2016-06-30
Zen Sex by Philip Toshio Sudo HarperSanFrancisco, 208 pp.

Let's get this straight once and for all (then we can quit writing books with the word Zen in the title): Zen Anything is to do that activity with your whole body and mind, entering into it wholeheartedly without concern for the results. A Zen poet gives himself to the poem as fervently as any writer who ever lived. Then he is careless with the final product. He loses it, or gives it to a friend.

Such a way of living is not easy--one might even call it impossible--but Zen practitioners do their best (the result is not important here either), with the idea that coming close is still pretty good.

They prepare themselves for the most complicated activities by practicing a very simple one: sitting meditation, or what the great 13th-century teacher Eihei Dogen called "full engagement in immobile sitting." As they give themselves completely to this very simple activity, they see how difficult even that can be, and also try to take the awareness they develop into everything they do.

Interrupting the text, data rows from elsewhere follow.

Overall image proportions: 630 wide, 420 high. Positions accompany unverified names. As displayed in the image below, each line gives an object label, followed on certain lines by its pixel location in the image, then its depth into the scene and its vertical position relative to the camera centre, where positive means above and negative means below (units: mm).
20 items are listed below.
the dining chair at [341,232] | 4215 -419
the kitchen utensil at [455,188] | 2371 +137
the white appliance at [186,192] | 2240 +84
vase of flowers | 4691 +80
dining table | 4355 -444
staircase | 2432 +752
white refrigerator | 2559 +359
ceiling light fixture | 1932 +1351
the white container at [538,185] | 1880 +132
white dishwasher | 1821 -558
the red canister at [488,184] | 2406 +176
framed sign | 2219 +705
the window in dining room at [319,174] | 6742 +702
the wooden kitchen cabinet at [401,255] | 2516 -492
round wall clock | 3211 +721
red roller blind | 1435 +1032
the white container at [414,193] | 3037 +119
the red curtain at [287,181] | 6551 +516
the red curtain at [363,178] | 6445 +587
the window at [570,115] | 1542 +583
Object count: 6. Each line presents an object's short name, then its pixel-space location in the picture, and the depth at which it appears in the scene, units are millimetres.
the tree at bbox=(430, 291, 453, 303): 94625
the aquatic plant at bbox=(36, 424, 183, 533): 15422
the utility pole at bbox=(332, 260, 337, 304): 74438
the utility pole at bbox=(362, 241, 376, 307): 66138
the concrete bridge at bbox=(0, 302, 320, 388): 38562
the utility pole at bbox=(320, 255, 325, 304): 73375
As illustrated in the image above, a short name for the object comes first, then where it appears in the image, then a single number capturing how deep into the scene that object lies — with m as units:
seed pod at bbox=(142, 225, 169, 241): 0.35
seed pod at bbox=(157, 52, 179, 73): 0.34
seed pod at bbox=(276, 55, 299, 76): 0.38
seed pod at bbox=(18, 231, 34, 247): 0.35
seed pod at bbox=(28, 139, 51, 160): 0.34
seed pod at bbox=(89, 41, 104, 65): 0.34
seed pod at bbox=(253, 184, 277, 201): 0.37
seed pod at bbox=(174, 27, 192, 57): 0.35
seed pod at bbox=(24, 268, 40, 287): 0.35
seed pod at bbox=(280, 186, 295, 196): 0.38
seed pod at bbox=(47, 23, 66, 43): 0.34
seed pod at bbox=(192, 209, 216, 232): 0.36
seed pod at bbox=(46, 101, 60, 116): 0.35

So there can be a Zen of anything: archery, flower arrangement, tea making, motorcycle maintenance, and now--God help us all--sexual intercourse. All of these activities are somehow--as a 15th-century Zen master said in a poem--the same:

for us no difference between reading eating singing
making love not one thing or the other

I have no problem with the overall concept of this new book by Philip Sudo (who has also written "Zen Guitar" and "Zen Computer"; he is making a small industry out of this idea). I am puzzled, however, by Sudo's rather bold statement, in a sentence that would startle Zen monks, that "'Pure' Zen is not a religion, but a spiritual philosophy." I would respond it is not a philosophy but a practice, a way of living, and in that way the highest form of religion. And Sudo barely mentions meditation, curiously addressing the extremely complicated activity of sex without first addressing a simpler one.

Sex is complicated because our ego--the part that Zen works to eliminate--is mightily involved, especially in contemporary Western culture, where we are all supposed to be not only sexually attractive but also knowing and proficient. Sex touches our deepest place and brings up all of our ego defenses: Our various sexual quirks and fetishes seem to develop in order to protect us against raw sexual energy itself, which seems so fierce that it might blow us apart. Yet we also long to give in to this energy, which is obviously divine, the force of creation itself.

Sudo understands all this: "Coursing through every living thing is a vibrant energy, by its very nature a sexual life force. We're all born of it; we all manifest it.... The challenge of Zen is to become so absorbed that we feel this energy at every moment." His heart is definitely in the right place.

Unfortunately, he has chosen to write a how-to manual, with phony divisions like the "seven ways" of the mind, body, and spirit. Needless to say, he's making this up as he goes along, and gets stuck in his own method, flailing around trying to fill out his lists so that "accepting" becomes one of the "ways of the body," along with "the eye," "the mouth," and "the cry." He even falls into giving little homework assignments, which are especially annoying:

how many times have you made love to your lover?
remember your favorite details
then make love again,
anew.

Fortunately he has peppered his work with the poems of the great Zen poet Ikkyu, a renegade master from the 15th century. Ikkyu was a monk but threw all the monastic rules aside because he knew the real Zen experience--the real experience of life--is beyond rules.

Every day, priests minutely examine the Dharma
And endlessly chant complicated sutras.
Before doing that, though, they should learn
How to read the love letters sent by the wind and rain, the snow and moon.

Many of his greatest poems cannot be quoted in a family publication, much less a religious one, but he was a religious and poetic genius. To learn about Zen sex--or about life lived ardently--read his poems. The rest of this book you can skip. Especially the homework.